Quando, em nossas vivências com cuidadores familiares, encontramos a criatividade nos atos de cuidar da pessoa idosa, seja na hora do banho, seja para a manutenção da sua segurança, ou, até mesmo, para acalmá-lo no instante de desespero, percebemos que existe ali uma potência em agir que os permitiu ressignificar a sua existência enquanto cuidadores, com vistas à sua vantagem na produção de si.
Nesse instante, deparamo-nos com a firmeza spinozista, mediante as ações que são úteis à natureza humana. Para Spinoza, "no homem livre, portanto, a firmeza em fugir a tempo é tão grande quanto a que o leva à luta; ou seja, o homem livre escolhe a fuga com a mesma firmeza ou com a mesma coragem com que escolhe o combate" 5.

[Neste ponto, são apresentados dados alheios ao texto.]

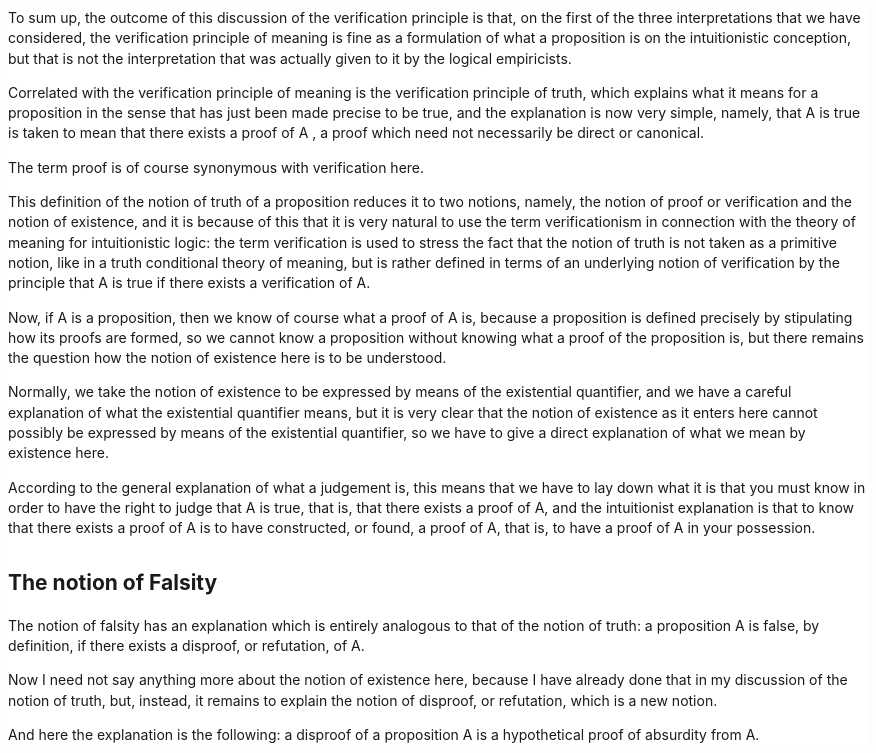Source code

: To sum up, the
outcome of this discussion of the verification principle is that, on the first of the
three interpretations that we have considered, the verification principle of meaning
is fine as a formulation of what a proposition is on the intuitionistic conception, but
that is not the interpretation that was actually given to it by the logical empiricists.

Correlated with the verification principle of meaning is the verification principle
of truth, which explains what it means for a proposition in the sense that has just
been made precise to be true, and the explanation is now very simple, namely, that
A is true is taken to mean that there exists a proof of A , a proof which need not
necessarily be direct or canonical.

The term proof is of course synonymous with verification here.

This definition of the notion of truth of a proposition reduces it to two
notions, namely, the notion of proof or verification and the notion of existence,
and it is because of this that it is very natural to use the term verificationism in
connection with the theory of meaning for intuitionistic logic: the term verification
is used to stress the fact that the notion of truth is not taken as a primitive notion, like
in a truth conditional theory of meaning, but is rather defined in terms of an underlying
notion of verification by the principle that A is true if there exists a verification of
A.

Now, if A is a proposition, then we know of course what a proof of A is, because
a proposition is defined precisely by stipulating how its proofs are formed, so we
cannot know a proposition without knowing what a proof of the proposition is, but
there remains the question how the notion of existence here is to be understood.

Normally, we take the notion of existence to be expressed by means of the existential
quantifier, and we have a careful explanation of what the existential quantifier means,
but it is very clear that the notion of existence as it enters here cannot possibly be
expressed by means of the existential quantifier, so we have to give a direct
explanation of what we mean by existence here.

According to the general explanation of what a judgement is, this means that we have to lay down what it is that you must know in
order to have the right to judge that A is true, that is, that there exists a proof of A, and
the intuitionist explanation is that to know that there exists a proof of A is to have
constructed, or found, a proof of A, that is, to have a proof of A in your possession.


## The notion of Falsity

The notion of falsity has an explanation which is entirely analogous to that of
the notion of truth: a proposition A is false, by definition, if
there exists a disproof, or refutation, of A.

Now I need not say anything more about
the notion of existence here, because I have already done that in my discussion
of the notion of truth, but, instead, it remains to explain the notion of disproof, or
refutation, which is a new notion.

And here the explanation is the following: a disproof of a proposition A is a
hypothetical proof of absurdity from A.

Desse modo, a aproximação com pessoas da mesma natureza pode ser um grande promotor de conhecimento dos afetos e remédio para as paixões. Pensar em alternativas de cuidado que aproximem cuidadores familiares e tornem possível vivenciar sentimentos semelhantes pode ser a melhor estratégia para as políticas públicas voltadas para esse público em nosso país.
Considerações finais
Durante o curso de nossas vidas, o ato de cuidar e/ou ser cuidado está diretamente ligado com as relações que estabelecemos com o outro e serão determinantes no processo de viver-envelhecer, produzindo em nós afecções que nos levam à servidão ou à liberdade.
A relação que se estabelece entre cuidador familiar e idoso nos mostra o quão ambíguo pode ser o processo de tornar-se cuidador e permanecer na função. Buscamos, nesta reflexão, discutir, com base na teoria dos afetos de Baruch Spinoza, os sentimentos/afetos que permeiam a vivência de cuidado e que movimentam o familiar a tornarse servo e livre, ao mesmo tempo ou de maneira complementar, à medida que prende aos julgamentos e preceitos morais ou ao conhecimento de si, regulando as paixões inerentes a esse processo.
Se, por um lado, a servidão tem sido também o grande problema na condução de políticas de saúde em geral, aprisionando o cuidador familiar e constrangendo sua potência em agir, por outro, ela se mostra como um caminho para a busca do remédio para refrear as paixões, pois só aprendemos a controlá-las quando as conhecemos de fato.
Assim, as linhas de força que compõem e organizam o processo de cuidado, quando são movidas por afetos/paixões, não evoluem e causam desgaste e sofrimento ao cuidador familiar. Mas, se afetos/ações movem a relação intersubjetiva, os atos de cuidar tornam-se criativos, menos desgastantes e libertam o cuidador.
Desse modo, compreendemos que, para evoluir na perspectiva do conhecimento acerca dos significados do cuidar para o cuidador familiar de idosos, é necessário que busquemos na filosofia a compreensão da essência dos sentimentos que estão envolvidos no dilema. Caso contrário, cairemos sempre nas explicações rotineiras que não traduzem, para nós, familiares, pesquisadores e profissionais de saúde, caminhos que se aproximam de maneira fiel dessa linha tênue entre a servidão e a liberdade, que nos impede de produzir ou nos move para agir, conforme nossa própria ideia de cuidado.